• [THE PROBLEM]
The whole listing should be given back without any alteration.

• [GIVEN RECORDS]
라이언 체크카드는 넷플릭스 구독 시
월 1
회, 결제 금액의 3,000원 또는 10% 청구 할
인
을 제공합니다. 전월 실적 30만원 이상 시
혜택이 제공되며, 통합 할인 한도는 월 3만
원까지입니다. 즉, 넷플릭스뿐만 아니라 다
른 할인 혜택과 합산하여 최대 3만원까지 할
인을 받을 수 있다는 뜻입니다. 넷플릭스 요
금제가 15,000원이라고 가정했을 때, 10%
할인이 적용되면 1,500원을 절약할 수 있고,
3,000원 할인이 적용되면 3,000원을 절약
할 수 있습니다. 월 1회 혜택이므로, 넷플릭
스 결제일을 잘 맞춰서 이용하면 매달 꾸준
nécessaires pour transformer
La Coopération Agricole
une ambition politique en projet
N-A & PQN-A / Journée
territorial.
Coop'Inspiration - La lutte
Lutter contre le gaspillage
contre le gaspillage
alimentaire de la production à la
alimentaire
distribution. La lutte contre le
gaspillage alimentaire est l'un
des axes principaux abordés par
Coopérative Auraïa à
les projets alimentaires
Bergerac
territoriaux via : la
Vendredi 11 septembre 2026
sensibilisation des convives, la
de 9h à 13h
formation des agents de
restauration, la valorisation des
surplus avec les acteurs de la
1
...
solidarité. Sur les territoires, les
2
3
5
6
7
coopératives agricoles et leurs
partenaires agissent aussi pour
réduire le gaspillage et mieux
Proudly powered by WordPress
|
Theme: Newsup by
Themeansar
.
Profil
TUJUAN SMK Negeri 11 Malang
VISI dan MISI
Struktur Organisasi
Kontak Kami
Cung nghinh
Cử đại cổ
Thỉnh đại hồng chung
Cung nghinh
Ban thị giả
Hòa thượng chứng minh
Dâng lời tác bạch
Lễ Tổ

• [TASK ANSWER]
라이언 체크카드는 넷플릭스 구독 시
월 1
회, 결제 금액의 3,000원 또는 10% 청구 할
인
을 제공합니다. 전월 실적 30만원 이상 시
혜택이 제공되며, 통합 할인 한도는 월 3만
원까지입니다. 즉, 넷플릭스뿐만 아니라 다
른 할인 혜택과 합산하여 최대 3만원까지 할
인을 받을 수 있다는 뜻입니다. 넷플릭스 요
금제가 15,000원이라고 가정했을 때, 10%
할인이 적용되면 1,500원을 절약할 수 있고,
3,000원 할인이 적용되면 3,000원을 절약
할 수 있습니다. 월 1회 혜택이므로, 넷플릭
스 결제일을 잘 맞춰서 이용하면 매달 꾸준
nécessaires pour transformer
La Coopération Agricole
une ambition politique en projet
N-A & PQN-A / Journée
territorial.
Coop'Inspiration - La lutte
Lutter contre le gaspillage
contre le gaspillage
alimentaire de la production à la
alimentaire
distribution. La lutte contre le
gaspillage alimentaire est l'un
des axes principaux abordés par
Coopérative Auraïa à
les projets alimentaires
Bergerac
territoriaux via : la
Vendredi 11 septembre 2026
sensibilisation des convives, la
de 9h à 13h
formation des agents de
restauration, la valorisation des
surplus avec les acteurs de la
1
...
solidarité. Sur les territoires, les
2
3
5
6
7
coopératives agricoles et leurs
partenaires agissent aussi pour
réduire le gaspillage et mieux
Proudly powered by WordPress
|
Theme: Newsup by
Themeansar
.
Profil
TUJUAN SMK Negeri 11 Malang
VISI dan MISI
Struktur Organisasi
Kontak Kami
Cung nghinh
Cử đại cổ
Thỉnh đại hồng chung
Cung nghinh
Ban thị giả
Hòa thượng chứng minh
Dâng lời tác bạch
Lễ Tổ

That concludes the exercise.